• _Texto proporcionado_:

++++++++

En mis años como profesor universitario, siempre me ha llamado la atención la manera en que algunos estudiantes se liberan de la culpa de su fracaso académico mediante el uso de esta curiosa aseveración: “El profesor me puso F en la clase”.

No es que no estudió, no es que no hizo la asignación, no es que se colgó en el examen… es que el malvado profesor le puso una mala nota, de la misma manera en que un terrorista pone bombas o una gallina pone huevos.

El profesor me puso…

Y es que, por alguna razón, nuestra forma de hablar se presta para estas construcciones que le echan la culpa de nuestros errores o desventuras a todo menos a uno mismo.

Sin embargo, si los estudiantes obtienen una excelente calificación, ya no es gracias al profesor. “¡Saqué A en la clase!”, suelen decir. Ahí no le dan ningún crédito al educador. Curioso, ¿no?

Algo parecido he observado con mis hijos. Cuando alguno de ellos se pone a jugar con una bola dentro de la casa y, a pesar de las advertencias, acaban rompiendo algún florero o algún espejo, la defensa siempre es la misma: “Se rompió el florero; se rompió el espejo”.

“No”, suelo aclararles. “El florero y el espejo no se rompieron… tú los rompiste”.

El lenguaje es maravilloso porque permite construir oraciones de tal forma que libera a la persona de toda culpa.

Lo cierto es que es muy difícil para nosotros aceptar nuestras faltas. Es, probablemente, un mecanismo inconsciente de protección para no tener que asumir la responsabilidad de nuestros actos y así evitar cargar con sus consecuencias.

Preferimos el juego de la víctima, en el que una persona sufre un daño por razones ajenas a su voluntad, casi siempre por culpa de terceros o de las circunstancias. Lo achacan a la mala suerte, o a la maldad de los otros, o a las vueltas que da el destino. Y al justificarse de esa manera, buscan inconscientemente la compasión de los demás. “Obtuve una mala nota en el examen porque el profesor no sabe explicar, porque las instrucciones no estaban claras, por culpa de Luma que me dejó sin luz para poder estudiar, porque todo el mundo la tiene cogida conmigo”. ¿Cuántas personas conoces que juegan, siempre, el rol de víctimas y nunca asumen su propia responsabilidad?

++++++++

• _Extractos de registros_:
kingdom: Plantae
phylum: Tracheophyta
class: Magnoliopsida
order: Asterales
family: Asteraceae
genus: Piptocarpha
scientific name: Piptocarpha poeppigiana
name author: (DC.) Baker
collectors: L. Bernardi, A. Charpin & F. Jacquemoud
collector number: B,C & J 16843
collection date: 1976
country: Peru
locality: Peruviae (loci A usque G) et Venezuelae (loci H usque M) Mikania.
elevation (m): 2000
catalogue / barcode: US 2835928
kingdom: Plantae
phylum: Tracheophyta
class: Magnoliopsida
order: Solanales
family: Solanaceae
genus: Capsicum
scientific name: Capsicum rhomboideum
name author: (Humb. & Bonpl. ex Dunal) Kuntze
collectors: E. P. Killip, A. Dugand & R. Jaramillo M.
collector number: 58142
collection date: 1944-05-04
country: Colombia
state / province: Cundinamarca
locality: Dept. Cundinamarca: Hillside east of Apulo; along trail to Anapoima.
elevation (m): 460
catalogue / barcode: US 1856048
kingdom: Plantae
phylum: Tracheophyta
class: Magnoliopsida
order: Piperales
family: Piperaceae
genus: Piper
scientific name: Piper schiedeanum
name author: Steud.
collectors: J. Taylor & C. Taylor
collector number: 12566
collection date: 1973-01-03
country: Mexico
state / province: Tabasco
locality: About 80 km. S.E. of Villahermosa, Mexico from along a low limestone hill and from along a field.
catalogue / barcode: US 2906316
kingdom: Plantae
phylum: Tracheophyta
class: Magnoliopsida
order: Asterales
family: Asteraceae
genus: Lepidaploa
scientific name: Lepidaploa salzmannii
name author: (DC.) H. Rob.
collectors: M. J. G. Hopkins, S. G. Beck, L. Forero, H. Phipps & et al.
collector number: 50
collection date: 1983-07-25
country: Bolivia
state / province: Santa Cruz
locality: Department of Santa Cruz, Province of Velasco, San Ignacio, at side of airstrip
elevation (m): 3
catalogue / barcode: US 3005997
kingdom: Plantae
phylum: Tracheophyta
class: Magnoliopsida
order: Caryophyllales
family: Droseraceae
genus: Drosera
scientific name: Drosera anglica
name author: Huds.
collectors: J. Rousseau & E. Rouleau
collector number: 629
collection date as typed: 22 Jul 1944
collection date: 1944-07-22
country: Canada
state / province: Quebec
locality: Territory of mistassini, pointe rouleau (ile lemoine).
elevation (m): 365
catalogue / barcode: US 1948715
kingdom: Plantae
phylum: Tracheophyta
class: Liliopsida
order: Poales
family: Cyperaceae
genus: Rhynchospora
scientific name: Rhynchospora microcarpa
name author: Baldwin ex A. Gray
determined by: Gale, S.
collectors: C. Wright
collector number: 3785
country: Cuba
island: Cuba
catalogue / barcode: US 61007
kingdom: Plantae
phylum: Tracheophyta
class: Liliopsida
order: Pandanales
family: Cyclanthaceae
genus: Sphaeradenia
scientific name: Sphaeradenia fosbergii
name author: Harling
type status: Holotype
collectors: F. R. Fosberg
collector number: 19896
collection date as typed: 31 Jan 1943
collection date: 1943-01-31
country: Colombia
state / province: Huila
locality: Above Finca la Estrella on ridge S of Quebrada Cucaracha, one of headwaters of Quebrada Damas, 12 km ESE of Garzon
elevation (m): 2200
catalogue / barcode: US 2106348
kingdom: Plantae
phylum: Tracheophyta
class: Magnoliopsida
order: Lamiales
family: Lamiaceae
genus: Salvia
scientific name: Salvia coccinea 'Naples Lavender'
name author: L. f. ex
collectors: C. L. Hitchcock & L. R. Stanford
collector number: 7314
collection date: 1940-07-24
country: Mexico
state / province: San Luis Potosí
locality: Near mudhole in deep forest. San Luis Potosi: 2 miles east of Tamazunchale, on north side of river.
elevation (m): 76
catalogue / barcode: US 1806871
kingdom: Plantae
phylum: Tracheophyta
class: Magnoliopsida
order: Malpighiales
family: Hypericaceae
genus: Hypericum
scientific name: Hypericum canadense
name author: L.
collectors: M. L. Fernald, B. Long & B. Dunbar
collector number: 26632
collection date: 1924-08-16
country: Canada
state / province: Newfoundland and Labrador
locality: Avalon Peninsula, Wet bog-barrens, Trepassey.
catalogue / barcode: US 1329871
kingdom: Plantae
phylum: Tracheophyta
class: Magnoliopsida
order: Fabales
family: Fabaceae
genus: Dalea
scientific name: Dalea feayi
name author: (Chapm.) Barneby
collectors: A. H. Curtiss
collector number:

++++++++

• _Ejercicio planteado 1_: Según el texto proporcionado, ¿qué suelen decir los estudiantes cuando obtienen una excelente calificación?
• _Ejercicio planteado 2_: Resume el texto proporcionado en dos oraciones.

• _Respuesta 1_: Suelen decir: "¡Saqué A en la clase!".

• _Respuesta 2_: El lenguaje permite construir oraciones que liberan a la persona de toda culpa, como cuando un estudiante dice que el profesor le puso F o un niño dice que el florero se rompió, aunque con una excelente calificación no se le da crédito al profesor. Nos cuesta aceptar nuestras faltas, probablemente por un mecanismo inconsciente de protección, y preferimos el juego de la víctima, culpando a terceros o a las circunstancias y buscando la compasión de los demás.